PROBLEM STATEMENT:
Count the lines in the records that contain the string "https", where uppercase and lowercase letters count as different. Reply with that number only.

DATA UNDER STUDY:

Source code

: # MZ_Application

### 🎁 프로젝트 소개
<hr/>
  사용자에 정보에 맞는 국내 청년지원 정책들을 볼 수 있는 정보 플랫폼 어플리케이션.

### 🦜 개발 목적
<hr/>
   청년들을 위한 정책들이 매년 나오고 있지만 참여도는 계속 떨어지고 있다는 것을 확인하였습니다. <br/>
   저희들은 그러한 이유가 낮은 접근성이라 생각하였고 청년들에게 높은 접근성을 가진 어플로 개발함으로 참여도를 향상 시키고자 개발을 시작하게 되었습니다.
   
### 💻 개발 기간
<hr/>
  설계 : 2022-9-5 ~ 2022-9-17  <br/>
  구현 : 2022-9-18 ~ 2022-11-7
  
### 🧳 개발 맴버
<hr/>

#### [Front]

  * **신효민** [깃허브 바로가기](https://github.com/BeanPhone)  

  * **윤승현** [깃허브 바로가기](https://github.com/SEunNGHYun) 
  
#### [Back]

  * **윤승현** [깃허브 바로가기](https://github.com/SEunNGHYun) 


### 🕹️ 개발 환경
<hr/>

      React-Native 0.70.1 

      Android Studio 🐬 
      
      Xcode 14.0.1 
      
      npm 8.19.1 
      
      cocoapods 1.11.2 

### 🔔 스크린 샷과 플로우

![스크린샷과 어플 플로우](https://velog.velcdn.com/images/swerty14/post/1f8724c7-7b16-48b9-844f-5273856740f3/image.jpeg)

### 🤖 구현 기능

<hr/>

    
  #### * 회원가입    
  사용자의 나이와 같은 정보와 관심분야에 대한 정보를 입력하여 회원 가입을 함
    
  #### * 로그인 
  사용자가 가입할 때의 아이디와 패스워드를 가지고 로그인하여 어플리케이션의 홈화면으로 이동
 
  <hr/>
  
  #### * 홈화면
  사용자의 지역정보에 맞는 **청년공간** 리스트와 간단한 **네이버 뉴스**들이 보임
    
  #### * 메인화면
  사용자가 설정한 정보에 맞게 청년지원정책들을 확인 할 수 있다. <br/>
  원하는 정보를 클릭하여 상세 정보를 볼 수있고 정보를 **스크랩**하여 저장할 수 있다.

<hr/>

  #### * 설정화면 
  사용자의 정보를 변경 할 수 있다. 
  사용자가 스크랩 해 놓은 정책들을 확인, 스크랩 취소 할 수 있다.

ANSWER SECTION:
4